Stable and Testing updates are mentioned in the forum and problems can be reported in those threads. It seems to me that with every update there are problems in Testing and even more in Stable. Unstable updates, like I receive, seldom to never have problems even though we are talking about the same software here, which just a bit later is moved to Testing and then to Stable. So I started thinking. How come I don’t have these problems and why they exist in the other 2 branches? Is it because the update packages are larger, does something go wrong while updating larger amount of packages? I don’t know, just thinking out loud.

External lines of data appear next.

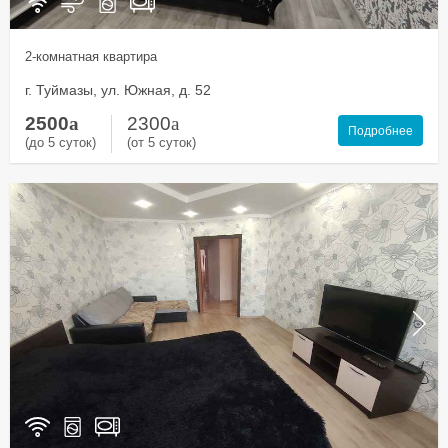
2-комнатная квартира
г. Туймазы, ул. Южная, д. 52
2500
a
2300
a
Подробнее
(до 5 суток)
(от 5 суток)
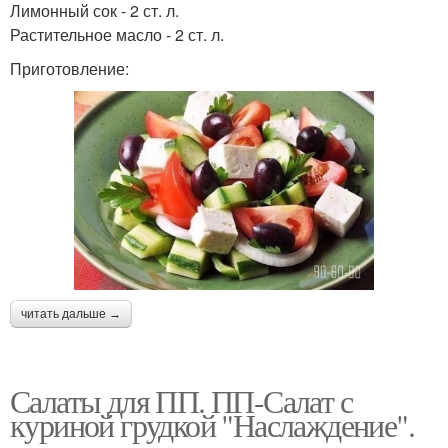
Лимонный сок - 2 ст. л.
Растительное масло - 2 ст. л.
Приготовление:
читать дальше →
Салаты для ПП. ПП-Салат с
куриной грудкой "Наслаждение".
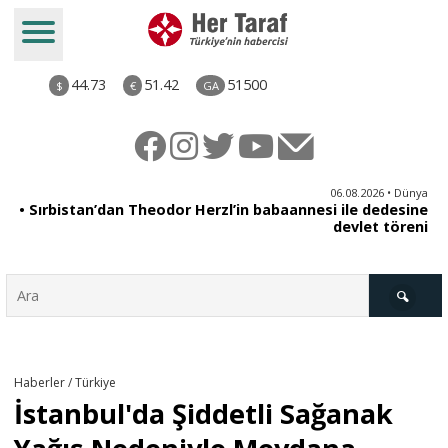
44.73
51.42
51500
$
€
GA
iz
06.08.2026 • Dünya
ği
• Sırbistan’dan Theodor Herzl’in babaannesi ile dedesine
aş
devlet töreni
Türkiye
Haberler / Türkiye
İstanbul'da Şiddetli Sağanak
Derkenar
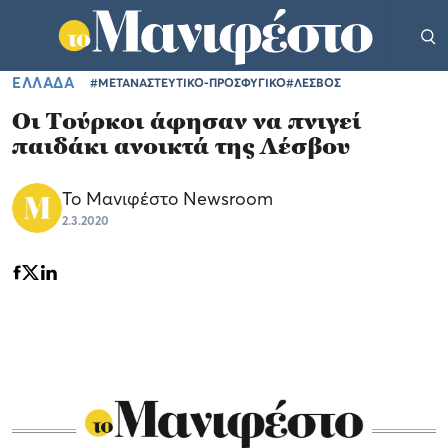
ΕΛΛΑΔΑ
#ΜΕΤΑΝΑΣΤΕΥΤΙΚΟ-ΠΡΟΣΦΥΓΙΚΟ
#ΛΕΣΒΟΣ
Οι Τούρκοι άφησαν να πνιγεί
παιδάκι ανοικτά της Λέσβου
Το Μανιφέστο Newsroom
2.3.2020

If so, it would explain the gigantic problems Windows 10 users have with their bi-annually Giga byte updates which destroy data, cripple drivers, etc.

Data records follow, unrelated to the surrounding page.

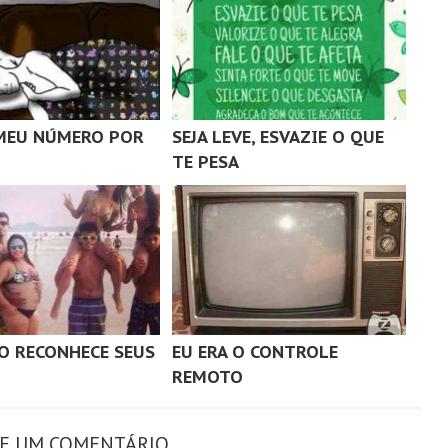
MEU NÚMERO POR
SEJA LEVE, ESVAZIE O QUE
TE PESA
O RECONHECE SEUS
EU ERA O CONTROLE
REMOTO
XE UM COMENTÁRIO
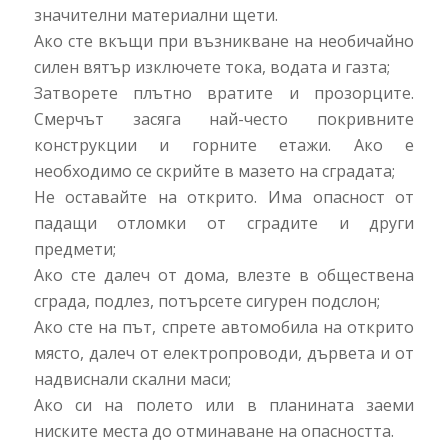
значителни материални щети.
Ако сте вкъщи при възникване на необичайно
силен вятър изключете тока, водата и газта;
Затворете плътно вратите и прозорците.
Смерчът засяга най-често покривните
конструкции и горните етажи. Ако е
необходимо се скрийте в мазето на сградата;
Не оставайте на открито. Има опасност от
падащи отломки от сградите и други
предмети;
Ако сте далеч от дома, влезте в обществена
сграда, подлез, потърсете сигурен подслон;
Ако сте на път, спрете автомобила на открито
място, далеч от електропроводи, дървета и от
надвиснали скални маси;
Ако си на полето или в планината заеми
ниските места до отминаване на опасността.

Now about openSUSE. We have Tumbleweed, rolling distro with regular small updates, and we have Leap, a fixed update distro where the updates are probably much larger than in TW. Am I correct so far?
Leap as being the solid, the stable of the two, made for people who just want a distro that works, copied over to SLES because it is so stable, Tumbleweed as the rolling cutting-edge distro with the latest packages possible.
When I look in the help forums here I see (and I didn’t count them) not less threads for Leap than I see for TW. So, how is that possible?
Can it be:
- Leap is used by people who are less computer savvy and manage to do something wrong and then need help, or need help before they do it because they don’t know how to do it?
- There are more people using Leap than there are people using TW?
- Leap users have “normal”, of the shelf, PC’s, bought with a Windows license and maybe not really cut out to be used with a Linux OS, while the more computer savvy TW users study first which hardware to buy to get a good working system? (networkcard, wireless, GPU)
- The updates in Leap are bigger than in TW and just as I wrote above tend to break the updates?
What is the reason there are so many Leap threads in here when Leap is supposed to be so stable? Is it 1 of the 4 reasons I gave here or is there another which I didn’t think about? Who has an idea of how this is possible? Now that I write this I am thinking is SLES having the same problems Leap has? If so it would mean SLES is, for a production environment, having too many problems. Or are they resolved by IT specialists who install and maintain the software (instead of non savvy Leap users), special hardware (instead of of the shelf pc’s)?
What is happening here? Who likes to give us his/her thoughts about this subject?
Or am I just rambling about nothing?